Take link prediction, for example. Link prediction is the branch of network science whose aim is to predict which connections are more likely to appear in the near future, given the current status of a network. There are many approaches to this problem: one simply states that the probability that two nodes will connect is proportional to their current degree (because it’s being observed that high degree nodes attracts more edges, it’s called “preferential attachment“), another looks at the history of the new edges which came into existence and tries to redact some evolution rules (see the paper, not much different from my work on signed networks).
What’s the problem in this? The problem lies in the fact that any link came into existence in a specific moment, in which the network shape was different from any other moment. Let’s consider the preferential attachment, with an example. The preferential attachment tells you that the position in the market of Google not only is not in danger: it will become stronger and stronger, because its high visibility attracts everybody who needs the services it is providing. However, Google was not born with the web, but several years after. So in the moment in which Google was born, the preferential attachment would have told you that Google had no chance to beat Yahoo. And now it’s easy to laugh at this idea.

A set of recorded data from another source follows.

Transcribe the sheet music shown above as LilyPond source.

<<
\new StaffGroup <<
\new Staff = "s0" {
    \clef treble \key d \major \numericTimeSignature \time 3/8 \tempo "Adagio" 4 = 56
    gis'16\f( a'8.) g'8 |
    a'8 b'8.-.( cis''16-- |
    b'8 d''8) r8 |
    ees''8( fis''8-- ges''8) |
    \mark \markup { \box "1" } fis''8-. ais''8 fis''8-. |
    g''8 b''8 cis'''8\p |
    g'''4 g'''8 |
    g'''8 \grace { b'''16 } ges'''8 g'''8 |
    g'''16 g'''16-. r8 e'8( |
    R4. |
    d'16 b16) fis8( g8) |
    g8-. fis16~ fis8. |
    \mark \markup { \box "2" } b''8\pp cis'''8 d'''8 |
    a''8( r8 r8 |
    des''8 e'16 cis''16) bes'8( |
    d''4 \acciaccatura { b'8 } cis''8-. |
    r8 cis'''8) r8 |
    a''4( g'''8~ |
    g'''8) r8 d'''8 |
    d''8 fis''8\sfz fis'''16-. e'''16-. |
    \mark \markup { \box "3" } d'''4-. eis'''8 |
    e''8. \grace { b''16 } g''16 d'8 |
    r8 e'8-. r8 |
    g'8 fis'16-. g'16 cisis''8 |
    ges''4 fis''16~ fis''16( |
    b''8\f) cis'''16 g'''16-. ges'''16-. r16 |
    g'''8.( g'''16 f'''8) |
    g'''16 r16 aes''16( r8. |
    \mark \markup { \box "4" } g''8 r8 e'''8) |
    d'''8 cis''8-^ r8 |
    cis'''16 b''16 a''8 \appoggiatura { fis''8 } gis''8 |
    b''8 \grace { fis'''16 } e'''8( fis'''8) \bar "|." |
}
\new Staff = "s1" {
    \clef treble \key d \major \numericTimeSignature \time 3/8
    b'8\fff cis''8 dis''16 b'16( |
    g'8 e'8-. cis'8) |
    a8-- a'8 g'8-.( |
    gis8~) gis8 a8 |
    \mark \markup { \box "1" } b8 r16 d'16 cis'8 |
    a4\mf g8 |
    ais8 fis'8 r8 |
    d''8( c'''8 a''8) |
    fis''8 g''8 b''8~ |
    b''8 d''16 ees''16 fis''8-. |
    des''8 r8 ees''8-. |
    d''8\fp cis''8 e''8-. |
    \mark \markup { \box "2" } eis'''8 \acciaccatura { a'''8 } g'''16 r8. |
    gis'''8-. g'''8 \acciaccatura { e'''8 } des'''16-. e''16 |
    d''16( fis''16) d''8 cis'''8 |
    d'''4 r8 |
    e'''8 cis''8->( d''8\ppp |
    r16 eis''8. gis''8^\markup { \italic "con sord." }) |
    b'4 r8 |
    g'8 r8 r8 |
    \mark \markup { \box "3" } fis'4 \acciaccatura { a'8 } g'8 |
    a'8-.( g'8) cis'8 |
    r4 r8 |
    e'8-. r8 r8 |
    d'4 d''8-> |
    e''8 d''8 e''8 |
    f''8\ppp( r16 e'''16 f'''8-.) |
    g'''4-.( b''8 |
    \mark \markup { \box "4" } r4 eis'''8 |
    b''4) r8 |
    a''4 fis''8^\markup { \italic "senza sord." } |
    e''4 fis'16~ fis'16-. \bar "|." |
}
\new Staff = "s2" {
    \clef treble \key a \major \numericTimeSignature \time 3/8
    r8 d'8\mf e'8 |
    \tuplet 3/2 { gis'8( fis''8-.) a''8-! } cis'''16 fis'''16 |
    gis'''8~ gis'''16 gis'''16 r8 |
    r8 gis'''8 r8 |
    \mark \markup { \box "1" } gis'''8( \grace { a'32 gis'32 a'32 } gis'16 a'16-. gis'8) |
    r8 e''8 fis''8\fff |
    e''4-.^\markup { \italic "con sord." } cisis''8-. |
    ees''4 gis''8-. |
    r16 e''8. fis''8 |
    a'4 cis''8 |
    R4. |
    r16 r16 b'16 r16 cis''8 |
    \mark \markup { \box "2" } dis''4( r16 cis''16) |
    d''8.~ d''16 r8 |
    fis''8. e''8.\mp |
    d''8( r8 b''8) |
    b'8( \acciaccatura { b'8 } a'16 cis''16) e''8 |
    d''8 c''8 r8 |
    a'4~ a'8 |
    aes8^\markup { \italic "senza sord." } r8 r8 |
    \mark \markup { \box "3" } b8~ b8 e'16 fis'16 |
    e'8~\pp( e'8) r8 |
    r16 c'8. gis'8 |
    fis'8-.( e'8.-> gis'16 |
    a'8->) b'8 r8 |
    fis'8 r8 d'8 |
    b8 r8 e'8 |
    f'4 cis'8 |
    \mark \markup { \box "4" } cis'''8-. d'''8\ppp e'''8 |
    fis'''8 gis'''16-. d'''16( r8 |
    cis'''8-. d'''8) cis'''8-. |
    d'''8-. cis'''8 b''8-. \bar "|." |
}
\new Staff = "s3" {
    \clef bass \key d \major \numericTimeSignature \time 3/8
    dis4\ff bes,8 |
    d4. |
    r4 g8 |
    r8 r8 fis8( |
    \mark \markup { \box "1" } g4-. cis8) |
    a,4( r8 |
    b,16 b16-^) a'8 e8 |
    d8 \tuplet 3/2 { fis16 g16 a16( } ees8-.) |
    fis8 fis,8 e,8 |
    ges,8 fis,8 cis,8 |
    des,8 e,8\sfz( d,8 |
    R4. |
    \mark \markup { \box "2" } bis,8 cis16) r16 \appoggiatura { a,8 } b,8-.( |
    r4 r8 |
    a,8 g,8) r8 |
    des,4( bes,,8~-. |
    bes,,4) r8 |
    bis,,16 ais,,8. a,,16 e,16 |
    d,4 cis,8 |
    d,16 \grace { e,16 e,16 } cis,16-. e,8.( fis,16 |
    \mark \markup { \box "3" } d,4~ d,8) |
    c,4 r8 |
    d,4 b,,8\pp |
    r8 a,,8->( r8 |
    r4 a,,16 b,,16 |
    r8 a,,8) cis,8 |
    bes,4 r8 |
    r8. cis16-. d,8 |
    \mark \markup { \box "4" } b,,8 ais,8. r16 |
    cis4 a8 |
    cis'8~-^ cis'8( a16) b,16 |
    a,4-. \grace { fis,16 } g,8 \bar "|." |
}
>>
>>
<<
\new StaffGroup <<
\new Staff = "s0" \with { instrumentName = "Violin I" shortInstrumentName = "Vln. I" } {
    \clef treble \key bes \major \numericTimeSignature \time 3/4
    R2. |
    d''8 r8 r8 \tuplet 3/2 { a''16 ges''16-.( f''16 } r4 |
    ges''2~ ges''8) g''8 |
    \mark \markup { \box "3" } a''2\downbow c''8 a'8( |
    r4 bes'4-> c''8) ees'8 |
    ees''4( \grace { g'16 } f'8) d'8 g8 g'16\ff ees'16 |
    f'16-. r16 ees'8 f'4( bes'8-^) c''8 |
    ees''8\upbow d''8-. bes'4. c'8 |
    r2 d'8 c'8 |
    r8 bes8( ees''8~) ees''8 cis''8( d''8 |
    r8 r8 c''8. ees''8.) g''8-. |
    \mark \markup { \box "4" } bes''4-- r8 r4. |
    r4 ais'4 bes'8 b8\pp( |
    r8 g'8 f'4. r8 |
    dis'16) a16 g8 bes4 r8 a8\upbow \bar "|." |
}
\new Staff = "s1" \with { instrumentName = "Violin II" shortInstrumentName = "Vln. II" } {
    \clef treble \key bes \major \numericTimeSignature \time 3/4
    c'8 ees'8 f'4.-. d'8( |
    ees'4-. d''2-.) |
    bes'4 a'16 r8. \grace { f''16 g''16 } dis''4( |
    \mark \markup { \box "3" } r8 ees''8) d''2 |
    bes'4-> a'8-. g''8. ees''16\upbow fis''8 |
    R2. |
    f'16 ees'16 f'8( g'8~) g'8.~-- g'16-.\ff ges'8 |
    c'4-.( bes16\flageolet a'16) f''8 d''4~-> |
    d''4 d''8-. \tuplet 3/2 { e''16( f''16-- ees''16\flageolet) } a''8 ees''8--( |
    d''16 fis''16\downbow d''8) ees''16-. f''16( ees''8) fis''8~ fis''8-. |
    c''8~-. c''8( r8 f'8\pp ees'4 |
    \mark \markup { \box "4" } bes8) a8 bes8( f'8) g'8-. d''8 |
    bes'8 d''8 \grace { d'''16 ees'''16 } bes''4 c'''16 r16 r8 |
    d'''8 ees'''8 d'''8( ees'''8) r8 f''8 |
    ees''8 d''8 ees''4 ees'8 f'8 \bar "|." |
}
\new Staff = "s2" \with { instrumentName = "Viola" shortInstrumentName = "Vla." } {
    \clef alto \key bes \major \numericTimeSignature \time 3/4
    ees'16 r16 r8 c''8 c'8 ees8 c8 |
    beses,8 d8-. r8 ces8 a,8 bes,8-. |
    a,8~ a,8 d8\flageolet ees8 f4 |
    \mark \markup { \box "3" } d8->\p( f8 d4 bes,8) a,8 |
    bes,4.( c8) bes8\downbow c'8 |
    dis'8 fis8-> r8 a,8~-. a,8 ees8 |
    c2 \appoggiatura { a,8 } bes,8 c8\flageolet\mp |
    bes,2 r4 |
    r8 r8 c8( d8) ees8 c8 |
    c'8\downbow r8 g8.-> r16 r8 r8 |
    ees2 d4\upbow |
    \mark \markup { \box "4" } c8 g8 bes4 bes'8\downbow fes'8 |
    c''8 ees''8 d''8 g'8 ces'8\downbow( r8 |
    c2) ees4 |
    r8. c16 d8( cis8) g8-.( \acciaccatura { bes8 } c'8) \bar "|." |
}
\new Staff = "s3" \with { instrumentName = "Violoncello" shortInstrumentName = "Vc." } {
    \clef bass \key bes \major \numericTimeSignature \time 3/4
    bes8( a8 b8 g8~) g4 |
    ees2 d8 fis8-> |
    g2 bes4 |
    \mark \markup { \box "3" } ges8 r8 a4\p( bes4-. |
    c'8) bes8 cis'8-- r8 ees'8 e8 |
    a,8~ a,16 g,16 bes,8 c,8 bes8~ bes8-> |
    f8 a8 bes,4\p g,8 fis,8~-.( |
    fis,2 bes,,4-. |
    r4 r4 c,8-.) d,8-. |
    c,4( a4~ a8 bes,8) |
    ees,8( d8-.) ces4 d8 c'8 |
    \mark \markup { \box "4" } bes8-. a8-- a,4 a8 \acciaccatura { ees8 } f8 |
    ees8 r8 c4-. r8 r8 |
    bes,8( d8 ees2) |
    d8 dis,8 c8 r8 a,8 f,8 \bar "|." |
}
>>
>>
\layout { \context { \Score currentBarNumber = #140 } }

So, what happened? The idea that I investigated with my colleagues at the KDDLab in Italy is extremely simple: just like Earth’s geological times, also complex networks (and complex systems in general) evolve discontinuously, with eras in which some evolution rules apply and some others, valid in other eras, don’t. The original paper is quite old (from 2010), but we recently published an update journal version of it (see the Intelligent Data Analysis Journal), that’s why I’m writing about it.
In our paper, we describe how to build a framework to understand what are the eras in the evolution of a network. Basically, everything boils down to have many snapshots of the network in different moments of time and a similarity measure that tells you how similar are two consecutive snapshots. Then, by checking the values of this similarity function, one can understand if the last trends she is seeing are providing reliable information to make predictions or not. In our world, then, we understand that when Google enters in the web anything can happen, because we are in a new era and we do not use outdated information that do not apply anymore to the new scenario. In our world, also, we are aware that nobody is doomed to success, regardless how good its current position is. A nice and humbling perspective, if I may say.
I suggest reading the paper to understand how nicely our era detection system fits with the data. The geekier readers will find a nice history of programming languages (we applied the era discovery system to the network of co-authorship in computer science), normal people will probably find more amusement in our history of movies (from networks of collaboration extracted from the Internet Movie Database).
So, next time you’ll see somebody trying to make predictions using complex network analysis, check if she is considering data history using an equivalent of our framework. If she does, thumbs up. If she doesn’t, trust her just like you would trust a meteorologist trying to forecast tomorrow’s weather by crunching data from yesterday down to the Mesozoic.